**** Data in this exercise ****
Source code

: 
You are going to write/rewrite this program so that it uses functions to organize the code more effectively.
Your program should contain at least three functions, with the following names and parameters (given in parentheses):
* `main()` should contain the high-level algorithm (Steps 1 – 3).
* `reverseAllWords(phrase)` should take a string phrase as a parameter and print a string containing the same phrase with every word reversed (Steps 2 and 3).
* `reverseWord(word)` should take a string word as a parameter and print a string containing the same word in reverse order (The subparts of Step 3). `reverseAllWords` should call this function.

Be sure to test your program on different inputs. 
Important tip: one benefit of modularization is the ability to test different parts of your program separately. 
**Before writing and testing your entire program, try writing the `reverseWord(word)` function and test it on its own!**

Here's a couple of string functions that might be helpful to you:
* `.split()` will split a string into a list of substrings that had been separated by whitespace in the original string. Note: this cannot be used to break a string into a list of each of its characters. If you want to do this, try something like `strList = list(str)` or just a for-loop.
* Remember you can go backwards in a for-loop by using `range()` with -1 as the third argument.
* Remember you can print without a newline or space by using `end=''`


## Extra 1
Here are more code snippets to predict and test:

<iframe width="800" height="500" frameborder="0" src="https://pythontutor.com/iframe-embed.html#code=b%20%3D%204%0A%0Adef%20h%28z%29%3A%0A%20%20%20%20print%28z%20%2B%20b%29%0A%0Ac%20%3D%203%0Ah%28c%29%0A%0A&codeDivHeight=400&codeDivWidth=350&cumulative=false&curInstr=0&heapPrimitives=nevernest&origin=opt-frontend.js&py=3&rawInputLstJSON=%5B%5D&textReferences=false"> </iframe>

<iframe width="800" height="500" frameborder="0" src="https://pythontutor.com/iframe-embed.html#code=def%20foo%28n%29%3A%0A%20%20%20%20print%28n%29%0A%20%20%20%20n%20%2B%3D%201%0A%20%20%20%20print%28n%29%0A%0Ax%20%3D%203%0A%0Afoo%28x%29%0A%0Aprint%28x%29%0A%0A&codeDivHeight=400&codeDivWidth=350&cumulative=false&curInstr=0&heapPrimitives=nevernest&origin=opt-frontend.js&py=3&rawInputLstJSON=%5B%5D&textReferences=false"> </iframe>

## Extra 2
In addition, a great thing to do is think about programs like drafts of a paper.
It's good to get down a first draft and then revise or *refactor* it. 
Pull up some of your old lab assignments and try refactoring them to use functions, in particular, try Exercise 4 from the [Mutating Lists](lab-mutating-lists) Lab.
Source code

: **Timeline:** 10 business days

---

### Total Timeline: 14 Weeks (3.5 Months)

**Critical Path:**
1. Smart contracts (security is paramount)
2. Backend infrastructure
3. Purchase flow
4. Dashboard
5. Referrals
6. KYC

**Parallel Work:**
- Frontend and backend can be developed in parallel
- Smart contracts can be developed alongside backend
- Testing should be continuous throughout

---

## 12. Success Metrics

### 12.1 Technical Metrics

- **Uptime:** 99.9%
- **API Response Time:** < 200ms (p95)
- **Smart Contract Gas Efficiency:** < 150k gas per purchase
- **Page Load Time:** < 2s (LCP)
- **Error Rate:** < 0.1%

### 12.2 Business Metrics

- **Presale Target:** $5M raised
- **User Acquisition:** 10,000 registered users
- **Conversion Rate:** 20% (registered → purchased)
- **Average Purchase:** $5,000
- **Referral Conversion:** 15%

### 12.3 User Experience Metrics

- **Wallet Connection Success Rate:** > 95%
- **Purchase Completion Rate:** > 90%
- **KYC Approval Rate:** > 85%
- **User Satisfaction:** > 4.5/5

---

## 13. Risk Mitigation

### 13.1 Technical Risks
****
## Goal of the exercise
Beginning with the first line of the listing above, print each line exactly until you have printed the line that contains "Here's a couple".

## Exercise response
Source code

: 
You are going to write/rewrite this program so that it uses functions to organize the code more effectively.
Your program should contain at least three functions, with the following names and parameters (given in parentheses):
* `main()` should contain the high-level algorithm (Steps 1 – 3).
* `reverseAllWords(phrase)` should take a string phrase as a parameter and print a string containing the same phrase with every word reversed (Steps 2 and 3).
* `reverseWord(word)` should take a string word as a parameter and print a string containing the same word in reverse order (The subparts of Step 3). `reverseAllWords` should call this function.

Be sure to test your program on different inputs. 
Important tip: one benefit of modularization is the ability to test different parts of your program separately. 
**Before writing and testing your entire program, try writing the `reverseWord(word)` function and test it on its own!**

Here's a couple of string functions that might be helpful to you:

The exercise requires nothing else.